Estas prácticas erosionan la confianza pública y debilitan a las instituciones democráticas. Cuando la política se reduce a una suma de intereses individuales, el debate público se vacía de contenido y el ejercicio del poder pierde legitimidad. La traición no solo rompe pactos internos; también envía un mensaje de cinismo a la sociedad, normalizando la idea de que “todo se vale” en la lucha por el poder.
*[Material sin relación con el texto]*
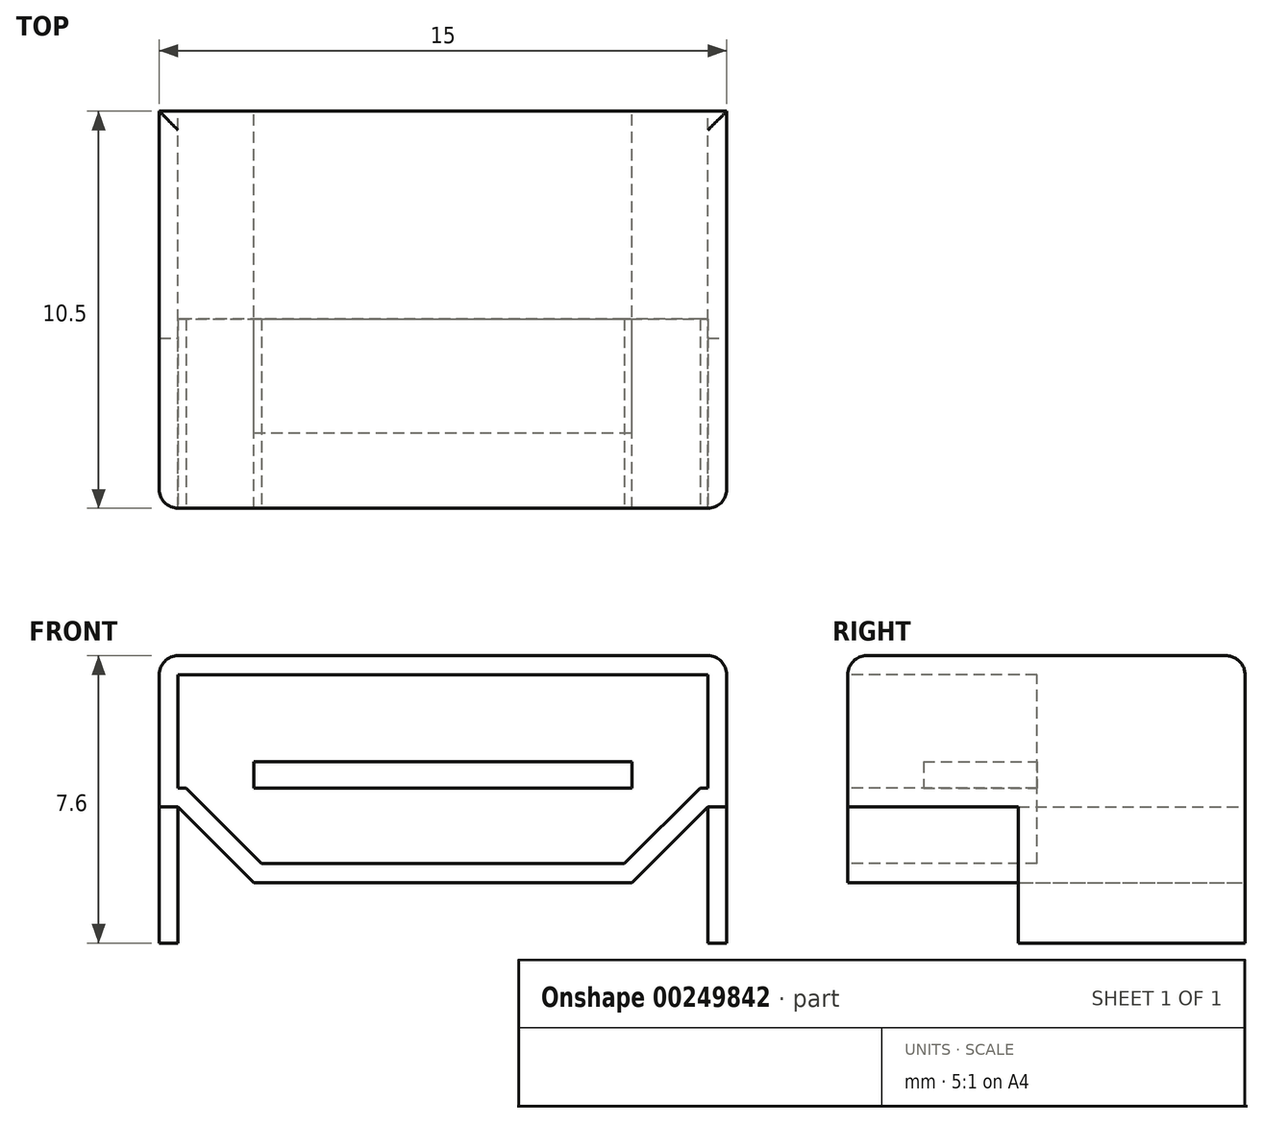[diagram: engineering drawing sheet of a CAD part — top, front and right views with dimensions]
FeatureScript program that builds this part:
annotation { "Feature Type Name" : "Feature", "Feature Type Description" : "" }
export const myFeature = defineFeature(function(context is Context, id is Id, definition is map)
    precondition{}
    {
        {
            var Q0;
            Q0=qCreatedBy(makeId("Front.planeOp"),FACE);
            var sketch = newSketch(context, id + "F0", { "sketchPlane" : qUnion([Q0])});
            skLineSegment(sketch, "E0.bottom", {"start": v(0, 0) * mm, "end": v(15, 0) * mm, "construction": true});
            skLineSegment(sketch, "E0.top", {"start": v(0, 6) * mm, "end": v(15, 6) * mm, "construction": true});
            skLineSegment(sketch, "E0.left", {"start": v(0, 0) * mm, "end": v(0, 6) * mm, "construction": true});
            skLineSegment(sketch, "E0.right", {"start": v(15, 0) * mm, "end": v(15, 6) * mm, "construction": true});
            skLineSegment(sketch, "E1", {"start": v(0, 6) * mm, "end": v(15, 6) * mm});
            skLineSegment(sketch, "E2", {"start": v(12.5, 0) * mm, "end": v(2.5, 0) * mm});
            skLineSegment(sketch, "E3", {"start": v(0, 2) * mm, "end": v(0, 6) * mm});
            skLineSegment(sketch, "E4", {"start": v(0, 2) * mm, "end": v(0.5, 2) * mm});
            skLineSegment(sketch, "E5", {"start": v(0.5, 2) * mm, "end": v(2.5, 0) * mm});
            skLineSegment(sketch, "E6", {"start": v(15, 2) * mm, "end": v(15, 2) * mm});
            skLineSegment(sketch, "E7", {"start": v(15, 2) * mm, "end": v(14.5, 2) * mm});
            skLineSegment(sketch, "E8", {"start": v(14.5, 2) * mm, "end": v(12.5, 0) * mm});
            skLineSegment(sketch, "E9", {"start": v(15, 6) * mm, "end": v(15, 2) * mm});
            skSolve(sketch);
        }
        {
            var Q0;
            Q0 = qSketchRegion(id + "F0", true);
            extrude(context, id + "F1", {"entities" : qUnion([Q0]), "depth" : 10.5 * mm});
        }
        {
            var Q0;
            Q0=makeQuery(id+"F1.opExtrude","CAP_FACE",FACE,{"disambiguationData":[OSD([sQuery(id+"F0.wireOp",EDGE,"E1"),sQuery(id+"F0.wireOp",EDGE,"E2"),sQuery(id+"F0.wireOp",EDGE,"E3"),sQuery(id+"F0.wireOp",EDGE,"E4"),sQuery(id+"F0.wireOp",EDGE,"E5"),sQuery(id+"F0.wireOp",EDGE,"E7"),sQuery(id+"F0.wireOp",EDGE,"E8"),sQuery(id+"F0.wireOp",EDGE,"E9")])],"isStart":false});
            var sketch = newSketch(context, id + "F2", { "sketchPlane" : qUnion([Q0])});
            skLineSegment(sketch, "E10", {"start": v(0.5, 5.5) * mm, "end": v(14.5, 5.5) * mm});
            skLineSegment(sketch, "E11", {"start": v(14.5, 5.5) * mm, "end": v(14.5, 2.5) * mm});
            skLineSegment(sketch, "E12", {"start": v(14.5, 2.5) * mm, "end": v(14.3, 2.5) * mm});
            skLineSegment(sketch, "E13", {"start": v(14.3, 2.5) * mm, "end": v(12.3, 0.5) * mm});
            skLineSegment(sketch, "E14", {"start": v(12.3, 0.5) * mm, "end": v(2.7, 0.5) * mm});
            skLineSegment(sketch, "E15", {"start": v(2.7, 0.5) * mm, "end": v(0.7, 2.5) * mm});
            skLineSegment(sketch, "E16", {"start": v(0.7, 2.5) * mm, "end": v(0.5, 2.5) * mm});
            skLineSegment(sketch, "E17", {"start": v(0.5, 2.5) * mm, "end": v(0.5, 5.5) * mm});
            skSolve(sketch);
        }
        {
            var Q0;
            Q0 = qSketchRegion(id + "F2", true);
            extrude(context, id + "F3", {"entities" : qUnion([Q0]), "operationType" : NewBodyOperationType.REMOVE, "oppositeDirection" : true, "depth" : 5 * mm});
        }
        {
            var Q0;
            Q0=makeQuery(id+"F3.boolean.opBoolean","COPY",FACE,{"derivedFrom":makeQuery(id+"F3.opExtrude","CAP_FACE",FACE,{"disambiguationData":[OSD([sQuery(id+"F2.wireOp",EDGE,"E10"),sQuery(id+"F2.wireOp",EDGE,"E11"),sQuery(id+"F2.wireOp",EDGE,"E12"),sQuery(id+"F2.wireOp",EDGE,"E13"),sQuery(id+"F2.wireOp",EDGE,"E14"),sQuery(id+"F2.wireOp",EDGE,"E15"),sQuery(id+"F2.wireOp",EDGE,"E16"),sQuery(id+"F2.wireOp",EDGE,"E17")])],"isStart":false})});
            var sketch = newSketch(context, id + "F4", { "sketchPlane" : qUnion([Q0])});
            skLineSegment(sketch, "E18.bottom", {"start": v(2.5, 3.2) * mm, "end": v(12.5, 3.2) * mm});
            skLineSegment(sketch, "E18.top", {"start": v(2.5, 2.5) * mm, "end": v(12.5, 2.5) * mm});
            skLineSegment(sketch, "E18.left", {"start": v(2.5, 3.2) * mm, "end": v(2.5, 2.5) * mm});
            skLineSegment(sketch, "E18.right", {"start": v(12.5, 3.2) * mm, "end": v(12.5, 2.5) * mm});
            skSolve(sketch);
        }
        {
            var Q0;
            Q0 = qSketchRegion(id + "F4", true);
            extrude(context, id + "F5", {"entities" : qUnion([Q0]), "operationType" : NewBodyOperationType.ADD, "depth" : 3 * mm});
        }
        {
            var Q0;
            Q0=makeQuery(id+"F1.opExtrude","SWEPT_FACE",FACE,{"disambiguationData":[OSD([sQuery(id+"F0.wireOp",EDGE,"E4")])]});
            var sketch = newSketch(context, id + "F6", { "sketchPlane" : qUnion([Q0])});
            skLineSegment(sketch, "E19.bottom", {"start": v(0, 6) * mm, "end": v(0.5, 6) * mm});
            skLineSegment(sketch, "E19.top", {"start": v(0, 0) * mm, "end": v(0.5, 0) * mm});
            skLineSegment(sketch, "E19.left", {"start": v(0, 6) * mm, "end": v(0, 0) * mm});
            skLineSegment(sketch, "E19.right", {"start": v(0.5, 6) * mm, "end": v(0.5, 0) * mm});
            skLineSegment(sketch, "E20.bottom", {"start": v(14.5, 6) * mm, "end": v(15, 6) * mm});
            skLineSegment(sketch, "E20.top", {"start": v(14.5, 0) * mm, "end": v(15, 0) * mm});
            skLineSegment(sketch, "E20.left", {"start": v(14.5, 6) * mm, "end": v(14.5, 0) * mm});
            skLineSegment(sketch, "E20.right", {"start": v(15, 6) * mm, "end": v(15, 0) * mm});
            skSolve(sketch);
        }
        {
            var Q0;
            Q0 = qSketchRegion(id + "F6", true);
            extrude(context, id + "F7", {"entities" : qUnion([Q0]), "operationType" : NewBodyOperationType.ADD, "depth" : 3.6 * mm});
        }
        {
            var Q0;
            Q0=makeQuery(id+"F1.opExtrude","SWEPT_EDGE",EDGE,{"disambiguationData":[OSD([sQuery(id+"F0.wireOp",EDGE,"E1"),sQuery(id+"F0.wireOp",EDGE,"E3")])]});
            var Q1;
            Q1=makeQuery(id+"F1.opExtrude","CAP_EDGE",EDGE,{"disambiguationData":[OSD([sQuery(id+"F0.wireOp",EDGE,"E1")])],"isStart":true});
            var Q2;
            Q2=makeQuery(id+"F1.opExtrude","SWEPT_EDGE",EDGE,{"disambiguationData":[OSD([sQuery(id+"F0.wireOp",EDGE,"E1"),sQuery(id+"F0.wireOp",EDGE,"E9")])]});
            var Q3;
            Q3=makeQuery(id+"F1.opExtrude","CAP_EDGE",EDGE,{"disambiguationData":[OSD([sQuery(id+"F0.wireOp",EDGE,"E1")])],"isStart":false});
            var Q4;
            Q4=makeQuery(id+"F1.opExtrude","CAP_EDGE",EDGE,{"disambiguationData":[OSD([sQuery(id+"F0.wireOp",EDGE,"E3")])],"isStart":false});
            var Q5;
            Q5=makeQuery(id+"F1.opExtrude","CAP_EDGE",EDGE,{"disambiguationData":[OSD([sQuery(id+"F0.wireOp",EDGE,"E9")])],"isStart":false});
            fillet(context, id + "F8", {"entities" : qUnion([Q0, Q1, Q2, Q3, Q4, Q5]), "radius" : 0.5 * mm, "tangentPropagation" : true, "allowEdgeOverflow" : false});
        }
    });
En tiempos de elección , la responsabilidad de las y los actores políticos debería ser mayor. La estabilidad institucional, la gobernabilidad y el respeto a la voluntad popular tendrían que estar por encima de ambiciones personales. Sin embargo, la historia reciente demuestra que no siempre es así.
Frente a este escenario, la ciudadanía tiene un papel clave: observar, recordar y evaluar. Las traiciones políticas pueden dar ganancias momentáneas, pero suelen tener costos a largo plazo. En democracia, la memoria social es una forma de rendición de cuentas.